By 1815, when Joseph Webster was born, Penns Hall had become a substantial mansion; on census day in 1851 he was employing 105 men and 43 boys at the mills. He was also farming 30 acre. His brother Baron Dickinson Webster, born 1818, was a justice of the peace, a freemason, a member of the Aston Union and of the turnpike trust and was warden of the town in 1844 and in 1855-1858. A man of some prominence, he was much involved in the negotiations with railway companies regarding their plans for routes to and through Sutton Coldfield. His business interests included the manufacture of wire, and in 1998 a blue plaque was erected at the hall by the Sutton Coldfield Civic Society, honouring his involvement in the first transatlantic telegraph cable.

In 1855, the business of Websters was merged with that of Horsfall at Hay Mills, Birmingham and, in 1859, the whole business was transferred to Hay Mills and the Penns Mills were closed down, with serious financial consequences for many workers and the economy of the Walmley area of Sutton Coldfield. Webster died in 1860 and in 1865, Penns Hall was bought by James Horsfall, whose son Henry was resident there in 1891. In 1947, the property was sold to Ansells who in 1950 converted it into a hotel.

During the 1980s, the hotel became famous as the location for exterior filming of the British television soap opera Crossroads. The hotel filled in as the Crossroads Motel (later known as the Kings Oak Country Hotel) and the entrance to the real hotel's conference facilities was dressed to look like the main entrance to the fictional hotel. A shot of some of the hotel rooms overlooking Penns Lake, which is on the hotel's land, were used as part of the closing credits to the show.

____

DESCRIPTION OF THE TASK –
Answer these questions from the Penns Hall text:
1. How many men and how many boys was Joseph Webster employing at the mills on census day in 1851?
2. In what year were the Penns Mills closed down?
3. Which British television soap opera used the hotel for exterior filming during the 1980s?
None of the items are needed for the work here.

____

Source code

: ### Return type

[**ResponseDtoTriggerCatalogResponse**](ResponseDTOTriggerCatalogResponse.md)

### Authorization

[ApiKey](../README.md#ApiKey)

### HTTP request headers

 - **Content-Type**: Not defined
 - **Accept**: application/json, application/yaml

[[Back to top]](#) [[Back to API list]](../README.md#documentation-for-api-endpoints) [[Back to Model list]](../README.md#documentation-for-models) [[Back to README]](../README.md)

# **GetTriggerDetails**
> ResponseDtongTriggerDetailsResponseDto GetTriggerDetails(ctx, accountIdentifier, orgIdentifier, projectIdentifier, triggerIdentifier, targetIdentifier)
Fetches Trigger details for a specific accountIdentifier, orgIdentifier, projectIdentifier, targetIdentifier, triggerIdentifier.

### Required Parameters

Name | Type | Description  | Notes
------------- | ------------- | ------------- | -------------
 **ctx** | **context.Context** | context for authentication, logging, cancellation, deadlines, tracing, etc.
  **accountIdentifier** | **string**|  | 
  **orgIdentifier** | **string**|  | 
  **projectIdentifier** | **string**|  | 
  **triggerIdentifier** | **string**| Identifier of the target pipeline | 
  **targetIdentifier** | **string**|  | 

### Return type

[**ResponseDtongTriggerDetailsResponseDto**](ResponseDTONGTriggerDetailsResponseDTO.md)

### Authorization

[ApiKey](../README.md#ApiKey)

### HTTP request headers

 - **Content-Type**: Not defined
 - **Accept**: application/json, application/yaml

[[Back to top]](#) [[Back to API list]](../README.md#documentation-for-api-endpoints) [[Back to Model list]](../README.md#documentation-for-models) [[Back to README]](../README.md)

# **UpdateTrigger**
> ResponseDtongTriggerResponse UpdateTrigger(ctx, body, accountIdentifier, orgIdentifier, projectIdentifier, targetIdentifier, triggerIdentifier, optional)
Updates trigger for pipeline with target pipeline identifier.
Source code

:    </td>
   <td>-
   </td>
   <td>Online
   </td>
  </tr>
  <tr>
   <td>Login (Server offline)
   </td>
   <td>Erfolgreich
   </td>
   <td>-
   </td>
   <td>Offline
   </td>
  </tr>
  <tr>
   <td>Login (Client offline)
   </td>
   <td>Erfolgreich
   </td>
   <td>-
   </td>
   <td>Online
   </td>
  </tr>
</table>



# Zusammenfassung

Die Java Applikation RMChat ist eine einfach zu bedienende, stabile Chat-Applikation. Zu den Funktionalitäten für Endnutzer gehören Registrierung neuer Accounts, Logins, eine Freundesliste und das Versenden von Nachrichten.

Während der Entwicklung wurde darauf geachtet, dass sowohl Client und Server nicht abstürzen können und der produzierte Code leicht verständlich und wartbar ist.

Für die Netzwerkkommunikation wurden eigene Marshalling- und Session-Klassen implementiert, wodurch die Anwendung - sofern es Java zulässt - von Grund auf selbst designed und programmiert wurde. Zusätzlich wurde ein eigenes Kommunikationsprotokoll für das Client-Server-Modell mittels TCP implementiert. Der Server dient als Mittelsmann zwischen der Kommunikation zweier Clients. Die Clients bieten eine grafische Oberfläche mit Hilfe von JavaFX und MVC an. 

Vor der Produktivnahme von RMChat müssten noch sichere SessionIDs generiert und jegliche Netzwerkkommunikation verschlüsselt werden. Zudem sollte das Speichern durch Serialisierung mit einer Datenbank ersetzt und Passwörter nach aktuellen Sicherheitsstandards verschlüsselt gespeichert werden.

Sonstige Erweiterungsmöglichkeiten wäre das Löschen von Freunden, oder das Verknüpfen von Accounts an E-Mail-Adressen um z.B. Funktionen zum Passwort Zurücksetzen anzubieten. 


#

____

THE COMPLETED TASK –
1. 105 men and 43 boys
2. 1859
3. Crossroads